-------- Ausgangstext --------

Chance Mehrsprachigkeit

In Deutschland wachsen Millionen Kinder mehrsprachig auf, doch migrationsbedingte Mehrsprachigkeit wird oft als Risikofaktor für den Bildungserfolg gesehen. In Augsburg haben die Stadtteilmütter unter der Leitung von Hamdiye Çakmak seit 20 Jahren eine einzigartige Initiative aufgebaut. Mütter aus verschiedenen Kulturen engagieren sich ehrenamtlich, um Familien bei der Sprachbildung und Erziehung zu unterstützen. Das Programm, gefördert von der Stadt Augsburg, verbessert die Bildungschancen aller Kinder und fördert die soziale Integration der Eltern.

Hamdiye Çakmak leitet seit 20 Jahren die Stadtteilmütter beim Kinderschutzbund Kreisverband Augsburg e.V.. Die Stadtteilmütter unterstützen Familien bei der Sprachbildung und in Erziehungsfragen. Träger ist der Kinderschutzbund Kreisverband Augsburg e.V. Das Programm wird von der Stadt Augsburg gefördert. 

Die Stadtteilmütter verbessern die Bildungschancen aller Augsburger Kinder und fördern die soziale Integration der Eltern, meist mit Migrationshintergrund. Sie kooperieren mit Kindertagesstätten, Familienstützpunkten, Mehrgenerationen-Treffpunkten und Schulen. Das Programm stärkt zivilgesellschaftliches Engagement und ermöglicht Partizipation.

Eltern mit gleicher Familiensprache treffen sich einmal wöchentlich für zwei Stunden und erhalten Anregungen für die Bildung ihrer Kinder. Die Anleitung erfolgt zweisprachig: in Deutsch und in der Muttersprache. In Augsburg arbeiten 72 Stadtteilmütter ehrenamtlich, die 61 Gruppen leiten. In den Gruppen werden 34 verschiedene Sprachen gesprochen, Tendenz steigend. Eine Stadtteilmutter vertritt die deutsche Sprache, eine Stadtteilmutter die gemeinsame Herkunftssprache. „Es gibt auch internationale Stadtteilmüttergruppen, die sich aus ganz verschiedenen Nationen zusammensetzen,“ berichtet Hamdiye Çakmak. „In diesem Fall ist Deutsch die gemeinsame Sprache der Eltern.“

Eltern sind Expert*innen für ihre Kinder

Empowerment und Partizipation sind erwünschte „Nebenwirkungen“ der wöchentlichen Treffen, bei denen die Eltern als Expert*innen ihrer Belange gesehen werden. Ihnen werden auf ihre Bedürfnisse zugeschnittene Angebote, Materialien, Fortbildungen und Informationen der Stadtgesellschaft zur Verfügung gestellt.

-------- Die Datensätze --------

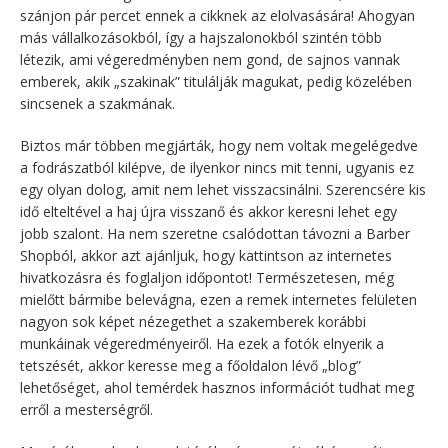
szánjon pár percet ennek a cikknek az elolvasására! Ahogyan
más vállalkozásokból, így a hajszalonokból szintén több
létezik, ami végeredményben nem gond, de sajnos vannak
emberek, akik „szakinak” titulálják magukat, pedig közelében
sincsenek a szakmának.
Biztos már többen megjárták, hogy nem voltak megelégedve
a fodrászatból kilépve, de ilyenkor nincs mit tenni, ugyanis ez
egy olyan dolog, amit nem lehet visszacsinálni. Szerencsére kis
idő elteltével a haj újra visszanő és akkor keresni lehet egy
jobb szalont. Ha nem szeretne csalódottan távozni a Barber
Shopból, akkor azt ajánljuk, hogy kattintson az internetes
hivatkozásra és foglaljon időpontot!
Természetesen, még
mielőtt bármibe belevágna, ezen a remek internetes felületen
nagyon sok képet nézegethet a szakemberek korábbi
munkáinak végeredményeiről. Ha ezek a fotók elnyerik a
tetszését, akkor keresse meg a főoldalon lévő „blog”
lehetőséget, ahol temérdek hasznos információt tudhat meg
erről a mesterségről.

--------

* _Aufgaben_
**1)** Gib aus dem Text über die Augsburger Stadtteilmütter die Stelle wörtlich wieder, die mit „Eltern sind Expert*innen“ beginnt und mit „zur Verfügung gestellt.“ endet.
**2)** Ordne die Zeilen der Datensätze, beginnend am Anfang der Datensätze und endend mit der Zeile, die „sincsenek a szakmának.“ enthält, als JSON-Liste von Zeichenketten an, eine Zeichenkette pro Zeile. Lass Leerzeilen und die Bilder weg.

* _Lösungen_
**1)**
Eltern sind Expert*innen für ihre Kinder

Empowerment und Partizipation sind erwünschte „Nebenwirkungen“ der wöchentlichen Treffen, bei denen die Eltern als Expert*innen ihrer Belange gesehen werden. Ihnen werden auf ihre Bedürfnisse zugeschnittene Angebote, Materialien, Fortbildungen und Informationen der Stadtgesellschaft zur Verfügung gestellt.

**2)**
[
  "szánjon pár percet ennek a cikknek az elolvasására! Ahogyan",
  "más vállalkozásokból, így a hajszalonokból szintén több",
  "létezik, ami végeredményben nem gond, de sajnos vannak",
  "emberek, akik „szakinak” titulálják magukat, pedig közelében",
  "sincsenek a szakmának."
]